* **PAGE EXTRACT**:
Maybe, however, just because they're stupid doesn't give you carte blanche to be stupid.

Personally I take "Female characters don't sell", as meaning "Main characters whose only special qualifier is their gender doesn't sell", because of cause they don't. If you set out making a character whose only reason for existing is "being a female main character in a shooter" then that isn't really a compelling character.
'

Ok, I'm going to have to ask where the heck you drew that conclusion from, because every time this has been brought up by devs that have had problems getting their games with female characters published, it was painted as a more "boys don't want to buy games with girls in them," way, and "your character has nothing to her except the fact that she's a girl." Seriously, I don't follow your train of logic here.

And kindly don't call me stupid.
I drew that conclusion from people complaining about "female main characters" amongst the playerbase, not necessarily the publishers (because there are people in that group too who sometimes "complain" about female characters, and say that they don't "sell well").

Regarding the devs and the publishers.

* **Items listed in a dataset**:
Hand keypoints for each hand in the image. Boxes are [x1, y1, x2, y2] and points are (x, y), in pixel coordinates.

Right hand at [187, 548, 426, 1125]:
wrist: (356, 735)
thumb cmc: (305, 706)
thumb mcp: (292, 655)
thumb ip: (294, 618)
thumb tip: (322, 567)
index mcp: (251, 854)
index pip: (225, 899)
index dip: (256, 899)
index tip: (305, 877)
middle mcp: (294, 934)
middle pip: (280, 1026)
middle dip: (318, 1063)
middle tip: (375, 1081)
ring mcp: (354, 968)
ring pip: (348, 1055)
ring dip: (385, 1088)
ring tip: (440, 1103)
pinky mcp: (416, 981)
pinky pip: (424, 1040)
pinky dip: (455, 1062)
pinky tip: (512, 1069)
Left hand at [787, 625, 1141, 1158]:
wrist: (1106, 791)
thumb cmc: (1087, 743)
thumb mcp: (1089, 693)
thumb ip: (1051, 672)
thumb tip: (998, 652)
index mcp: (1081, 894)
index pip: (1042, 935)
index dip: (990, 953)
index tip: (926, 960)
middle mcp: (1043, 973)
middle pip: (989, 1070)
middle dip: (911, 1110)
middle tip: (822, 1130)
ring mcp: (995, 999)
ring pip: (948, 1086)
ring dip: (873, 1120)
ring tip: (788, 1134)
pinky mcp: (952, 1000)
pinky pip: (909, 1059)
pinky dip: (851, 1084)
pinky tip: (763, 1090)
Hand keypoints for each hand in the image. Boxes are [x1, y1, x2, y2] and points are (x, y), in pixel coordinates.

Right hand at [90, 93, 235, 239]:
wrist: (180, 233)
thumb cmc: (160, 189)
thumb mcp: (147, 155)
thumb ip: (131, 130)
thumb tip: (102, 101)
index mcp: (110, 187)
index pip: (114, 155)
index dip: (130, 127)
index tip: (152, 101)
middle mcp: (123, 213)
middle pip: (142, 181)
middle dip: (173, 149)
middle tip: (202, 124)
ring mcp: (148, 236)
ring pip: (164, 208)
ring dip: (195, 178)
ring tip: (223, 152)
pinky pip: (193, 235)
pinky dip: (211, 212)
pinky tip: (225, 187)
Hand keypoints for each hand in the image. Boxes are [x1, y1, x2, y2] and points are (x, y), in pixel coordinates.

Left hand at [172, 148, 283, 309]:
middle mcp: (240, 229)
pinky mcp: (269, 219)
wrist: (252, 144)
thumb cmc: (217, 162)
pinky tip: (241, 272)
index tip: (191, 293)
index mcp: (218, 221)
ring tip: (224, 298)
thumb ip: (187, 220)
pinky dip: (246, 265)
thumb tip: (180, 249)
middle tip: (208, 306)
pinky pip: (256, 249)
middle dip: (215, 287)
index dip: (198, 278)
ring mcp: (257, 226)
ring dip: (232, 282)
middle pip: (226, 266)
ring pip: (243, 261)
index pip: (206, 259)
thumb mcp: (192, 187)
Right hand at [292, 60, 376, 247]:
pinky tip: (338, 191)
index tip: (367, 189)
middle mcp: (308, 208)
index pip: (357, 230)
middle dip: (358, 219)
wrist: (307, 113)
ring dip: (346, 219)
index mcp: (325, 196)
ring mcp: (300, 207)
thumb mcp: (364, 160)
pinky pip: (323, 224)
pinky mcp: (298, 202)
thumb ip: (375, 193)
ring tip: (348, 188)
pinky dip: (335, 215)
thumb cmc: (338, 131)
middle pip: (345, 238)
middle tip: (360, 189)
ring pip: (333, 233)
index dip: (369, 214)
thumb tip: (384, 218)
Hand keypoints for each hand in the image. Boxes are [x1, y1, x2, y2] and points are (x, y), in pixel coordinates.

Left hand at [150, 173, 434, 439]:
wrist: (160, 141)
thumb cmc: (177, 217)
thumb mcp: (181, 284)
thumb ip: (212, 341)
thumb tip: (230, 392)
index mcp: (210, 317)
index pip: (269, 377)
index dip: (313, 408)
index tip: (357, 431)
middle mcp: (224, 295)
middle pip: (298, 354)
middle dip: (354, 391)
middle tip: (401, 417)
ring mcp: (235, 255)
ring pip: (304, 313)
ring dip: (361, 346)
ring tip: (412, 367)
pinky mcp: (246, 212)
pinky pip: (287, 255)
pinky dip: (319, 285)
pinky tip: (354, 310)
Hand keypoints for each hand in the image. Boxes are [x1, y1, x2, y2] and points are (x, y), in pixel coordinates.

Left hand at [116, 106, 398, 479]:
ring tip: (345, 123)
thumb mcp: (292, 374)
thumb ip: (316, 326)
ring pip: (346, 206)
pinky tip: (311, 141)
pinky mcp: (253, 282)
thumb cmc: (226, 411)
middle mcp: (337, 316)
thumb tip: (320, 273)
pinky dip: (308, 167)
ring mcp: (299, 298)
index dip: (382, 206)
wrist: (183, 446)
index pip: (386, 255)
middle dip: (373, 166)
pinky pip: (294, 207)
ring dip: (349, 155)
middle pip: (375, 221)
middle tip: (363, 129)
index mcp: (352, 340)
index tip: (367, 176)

* **WORK ITEM**: Please extract the passage of the discussion about female main characters in games that starts at "Maybe, however, just" and ends at "call me stupid.", copying it unchanged.

* **WRITTEN SOLUTION**:
Maybe, however, just because they're stupid doesn't give you carte blanche to be stupid.

Personally I take "Female characters don't sell", as meaning "Main characters whose only special qualifier is their gender doesn't sell", because of cause they don't. If you set out making a character whose only reason for existing is "being a female main character in a shooter" then that isn't really a compelling character.
'

Ok, I'm going to have to ask where the heck you drew that conclusion from, because every time this has been brought up by devs that have had problems getting their games with female characters published, it was painted as a more "boys don't want to buy games with girls in them," way, and "your character has nothing to her except the fact that she's a girl." Seriously, I don't follow your train of logic here.

And kindly don't call me stupid.